Fermat

Fermat, Pierre de Fermat (160 1 ~ 1665), a French mathematician, is known as the "king of amateur mathematicians". His father Dominic Fermat opened a large leather goods store in the local area, and the industry was very rich, which made Fermat live in a rich and comfortable environment since he was a child. Toulouse

Fermat point definition

In a triangle, the point with the smallest sum of the distances to the three vertices is called the fermat point of the triangle. (1) If all three internal angles of the triangle ABC are less than 120, then the three distance lines just bisect the rounded corner where fermat point is located. So the fermat point of a triangle is also called the isocenter of a triangle. (2) If the internal angle of a triangle is not less than 120 degrees, the vertex of this obtuse angle is the point with the smallest distance sum.

Edit fermat point's judgment in this paragraph.

(1) For any triangle △ABC, if there is a little E in or on the triangle, if EA+EB+EC has the minimum value, then E is fermat point. Fermat point's calculation

(2) If the interior angle of a triangle is greater than or equal to 120, the vertex of this interior angle is the fermat point; If all three internal angles are less than 120, then three points with an opening angle of 120 inside the triangle are the fermat point of the triangle.

Edit this paragraph to prove

How to Prove fermat point: fermat point Proof Graph.

(1) The opposite opening angle of fermat point is 120 degrees. △CC 1B and △AA 1B, BC = ba 1, Ba = bc 1, ∠ CBC 1 = ∠ b+60 degrees = ∠ ABA/kloc. Get ∠ PCB = ∠ pa1b ∠ CBP = ∠ ca1p ∠ pa1b+∠ ca1p = 60 degrees. ∠APC= 120 degrees (2)PA+PB+PC=AA 1 Rotate △BPC around point B by 60 degrees to coincide with △BDA 1 and connect PD, then △PDB is an equilateral triangle, so △ BPD = 67. And ∠CPB=∠A 1DB= 120 degrees, ∠PDB=60 degrees, ∠PDA 1= 180 degrees, so a, p, d, a. (3)PA+PB+PC randomly selects a point M (not coincident with point P) in the shortest △ABC, connects AM, BM and CM, rotates △BMC 60 degrees around point B to coincide with △BGA 1, connects AM, GM, A 1G (same as above), and then AA/Kloc. A 1G+GM+MA=AM+BM+CM。 So the distance from Fermat to the three vertices of A, B and C is the shortest. The proof of fermat point in fermat point quadrilateral is simpler and easier to learn than that of fermat point in triangle. (1) In the convex quadrilateral ABCD, fermat point is the intersection point p of two diagonal lines AC and BD. fermat point

(2) In the concave quadrilateral ABCD, fermat point is the concave vertex D(P). After the above deduction, we can find the fermat point in the triangle: when the internal angle of the triangle is greater than or equal to 120 degrees, fermat point is the vertex of this internal angle; If all three internal angles are within 120 degrees, then fermat point is the point that makes the connecting line between fermat point and the three vertices of the triangle form an included angle of 120 degrees.

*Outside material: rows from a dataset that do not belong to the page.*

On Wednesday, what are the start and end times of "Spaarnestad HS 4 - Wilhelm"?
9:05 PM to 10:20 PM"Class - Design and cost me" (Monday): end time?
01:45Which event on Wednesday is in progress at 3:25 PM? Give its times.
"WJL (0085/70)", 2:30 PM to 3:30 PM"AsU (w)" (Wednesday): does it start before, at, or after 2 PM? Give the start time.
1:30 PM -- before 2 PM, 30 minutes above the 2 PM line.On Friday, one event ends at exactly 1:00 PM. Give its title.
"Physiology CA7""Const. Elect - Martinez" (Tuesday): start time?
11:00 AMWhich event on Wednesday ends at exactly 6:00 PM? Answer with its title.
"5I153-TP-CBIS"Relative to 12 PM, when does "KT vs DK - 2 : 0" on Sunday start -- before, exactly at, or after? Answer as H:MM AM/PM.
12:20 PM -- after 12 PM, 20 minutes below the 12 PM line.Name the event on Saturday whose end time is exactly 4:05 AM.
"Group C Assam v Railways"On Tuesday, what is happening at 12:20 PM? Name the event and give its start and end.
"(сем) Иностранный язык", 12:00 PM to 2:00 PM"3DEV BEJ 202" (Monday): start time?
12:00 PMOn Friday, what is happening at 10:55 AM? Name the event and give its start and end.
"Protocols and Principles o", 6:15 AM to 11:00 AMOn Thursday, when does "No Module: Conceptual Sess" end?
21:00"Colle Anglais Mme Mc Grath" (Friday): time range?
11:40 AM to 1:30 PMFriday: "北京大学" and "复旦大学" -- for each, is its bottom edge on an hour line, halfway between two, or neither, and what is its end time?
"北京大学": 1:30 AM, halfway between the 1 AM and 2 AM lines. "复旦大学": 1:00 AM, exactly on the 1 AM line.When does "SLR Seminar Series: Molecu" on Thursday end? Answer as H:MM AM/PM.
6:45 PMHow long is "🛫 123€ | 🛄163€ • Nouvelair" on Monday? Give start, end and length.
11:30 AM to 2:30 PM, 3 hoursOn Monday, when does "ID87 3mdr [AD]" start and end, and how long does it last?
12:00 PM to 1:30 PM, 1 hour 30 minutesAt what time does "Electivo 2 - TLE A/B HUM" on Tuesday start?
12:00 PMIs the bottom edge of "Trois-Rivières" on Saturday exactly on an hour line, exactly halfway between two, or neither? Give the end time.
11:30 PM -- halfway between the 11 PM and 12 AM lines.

Edit the fermat point nature of this paragraph:

fermat point

On the (1) plane, the sum of the three vertices from point P to △ABC is PA+PB+PC, and when point P is fermat point, the sum of the distances is the smallest. Among the special triangles: (2) Three triangles with internal angles less than 120, with AB, BC and CA as sides respectively, make regular triangles ABC 1, ACB 1 and BCA 1 on the outside of the triangle, and then connect AA 1 and BB6544. Then point P is the fermat point sought. (3) If the internal angle of the triangle is greater than or equal to 120 degrees, the vertex of this obtuse angle is the vertex to be found. (4) When △ABC is an equilateral triangle, the outer center coincides with fermat point! ! ! This is the information. Write it yourself.